Zwei Hengste sind am Sonntag im Hessen-Pokal am Start, die den Gruppe-Rennen der letzten Wochen in Deutschland ihren Stempel aufgedrückt haben: Wiesenpfad und Lucidor, zwei Dreijährige, die sich zum Saisonende enorm gesteigert haben. Wiesenpfad gewann in Düsseldorf in einem Stil, der vermuten lässt, dass er seine Karten noch nicht aufgedeckt hat.
Diesmal ist der Weg um 300 Meter weiter, doch Trainer Waldemar Hickst hatte schon unmittelbar nach dem Erfolg im Grossen Preis der Landeshauptstadt Frankfurt als nächstes Ziel ins Auge gefasst. „Die längere Distanz wird kein Problem darstellen“, glaubt er, zumindest nach Abstammung kann man nur zustimmen. Da Andreas Suborics, der Düsseldorfer Siegjockey, nach Japan geflogen ist, wurde mit Johan Victoire der Siegreiter von Baden-Baden engagiert.
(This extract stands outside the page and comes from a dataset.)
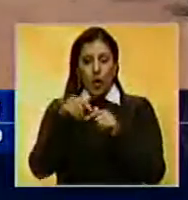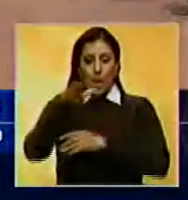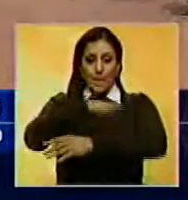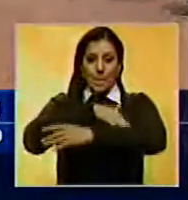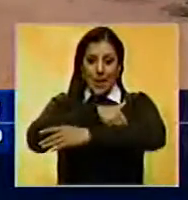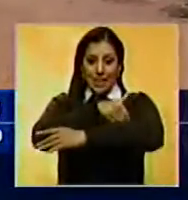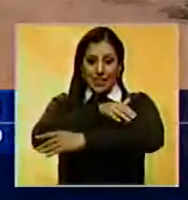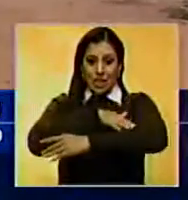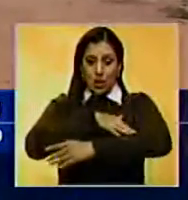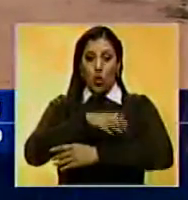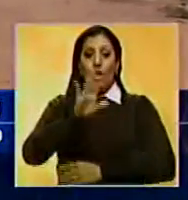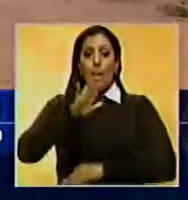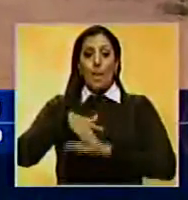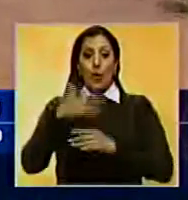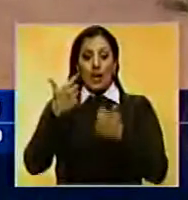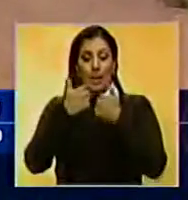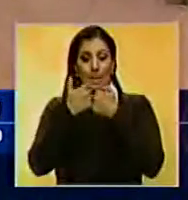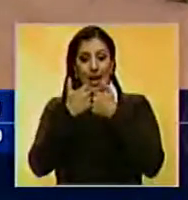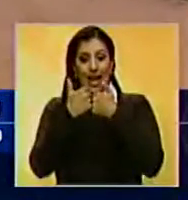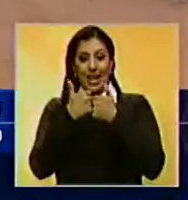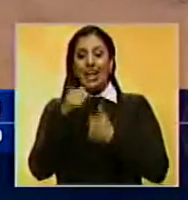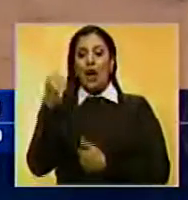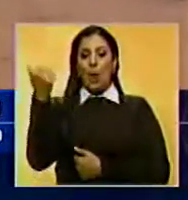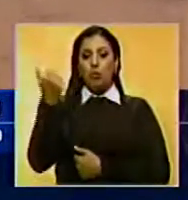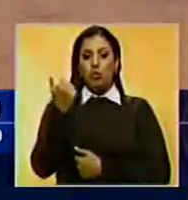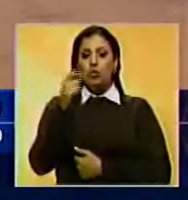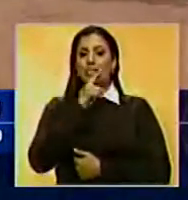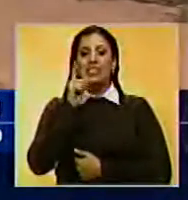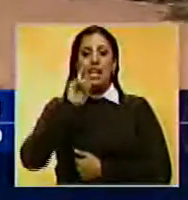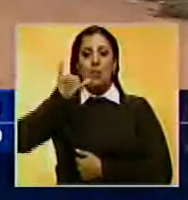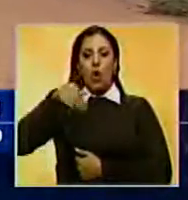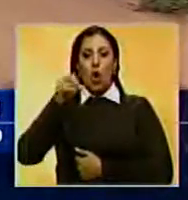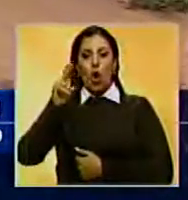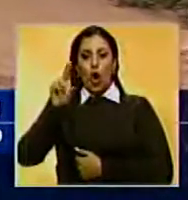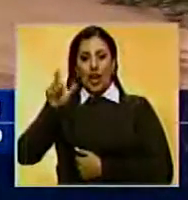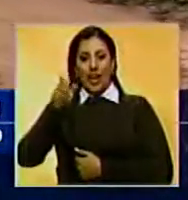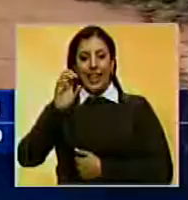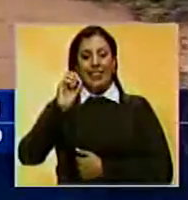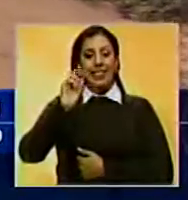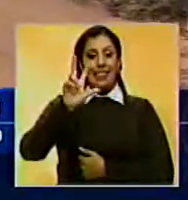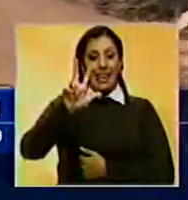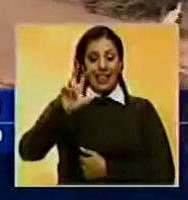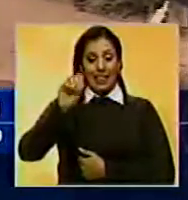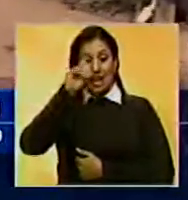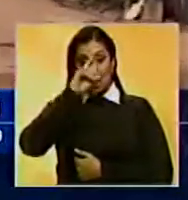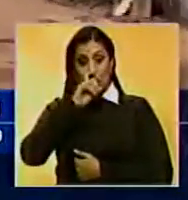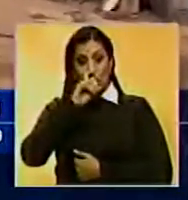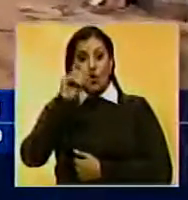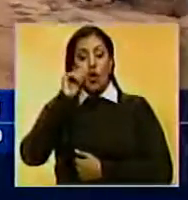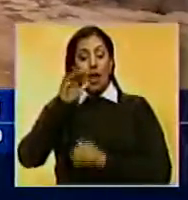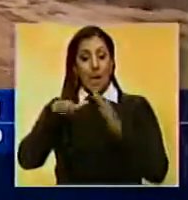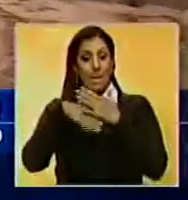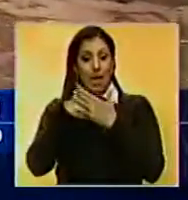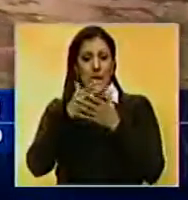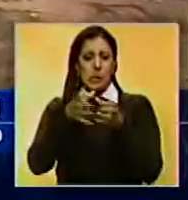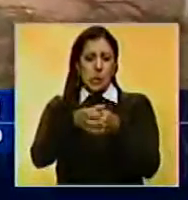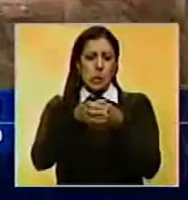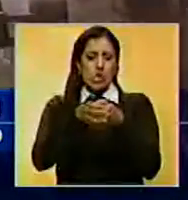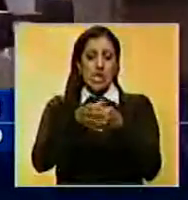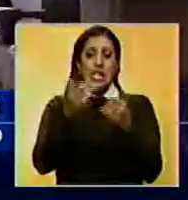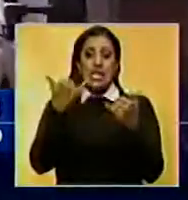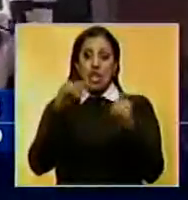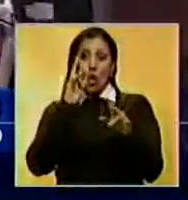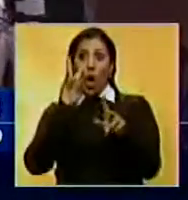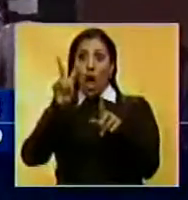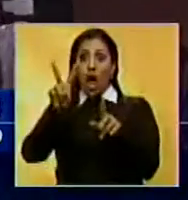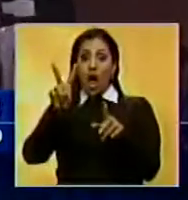Barcelona, en manos de su pareja que fue identificado como Jorge Luis Bozau, de 30 años, cuando en horas de la madrugada la estranguló delante de sus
Lucidor, in Düsseldorf gegen Wiesenpfad noch chancenlos, kam anschließend souverän in Bremen zum Zuge und, wie von Erika Mäder angekündigt, wurde er am Mittwoch für den Hessen-Pokal nachgenannt. „Er hat das Bremer Rennen bestens weggesteckt, hat sehr gut gearbeitet“, meldeten unsere Trainingsbeobachter aus dem Stadtwald. Nur: Auch für ihn geht es jetzt über eine weitere Distanz und über 2000 Meter hat der Zafonic-Hengst, für den wieder der mögliche Vize-Champion Eddy Pedroza gebucht wurde, noch nicht gewonnen.
Zwei weitere Dreijährige treten an, stehen vom Gewicht her zumindest etwas günstiger: Mharadono (Wladimir Panov), bei dem Trainer Peter Hirschberger hinter Distanz und dem erstmaligen Antreten auf einer Linksbahn Fragezeichen setzt, und die Schlenderhanerin Ioannina (Filip Minarik), der ihr Trainer ein gutes Abschneiden prophezeit. Peter Schiergen wird die Stute sicher mit einer gewissen Wehmut satteln: Es ist sein – zumindest vorerst – letzter Starter für das Gestüt Schlenderhan.
Schwer zu prognostizieren, wer der beste ältere Kandidat in dem 50 000er ist.
Lokalmatador Heinz Hesse ist gleich mit drei Sätteln Richtung Boxen unterwegs, Bailamos (Adrie de Vries) hat nun schon ewig nicht mehr gewonnen (Hesse: „Immer, wenn man denkt er gewinnt, läuft er wieder nicht so gut. Das war schon bei Peter Schiergen so, der ihn vorher trainiert hat.“), für Golden Rose (Jozef Bojko) ist es wohl der Abschied von der Rennbahn, es geht in die Zucht, für Grantley (Hana Mouchova) dagegen ein Comeback. Es wird nicht einfach werden, kaum auch für die gleichfalls am Platz trainierten New Inspiration (Karoly Kerekes) und Spatzolita (Andreas Helfenbein).
Zwei interessante „Ältere“ kommen aus Köln. Storm Trooper (Andrasch Starke) ist noch nicht lange bei Peter Schiergen stationiert. In Norwegen ist Shiroccos älterer Bruder nicht recht glücklich geworden, in Bestform müsste er schon dabei sein. „Je nach Lust und Laune“, fügt sein Betreuer an. Passend durchlässigen Boden sollte Harar (William Mongil) antreffen, bei dem die Distanz aber sicher schon die unterste Grenze sein sollte. Trainer Andreas Löwe erkennt die letzte Vorstellung nicht an, „da war das Rennen schon in der Anfangsphase gelaufen“, berichet er.
„Weicher Boden wäre günstig“, sagt auch Trainer Michael Sowa zu Obrigado (Eugen Frank), der die letzten Vorstellungen aber noch steigern muss. Ein starker Konkurrent sollte Mohandas (Terry Hellier) sein. Die Leistung von der Heimatbahn war hervorragend, die Distanz sollte auch passen. Komplettiert wird das Feld von Chiron (Andreas Boschert) und dem auf dieser Ebene vielleicht doch überforderten Orange Blue (Carolin Lippert).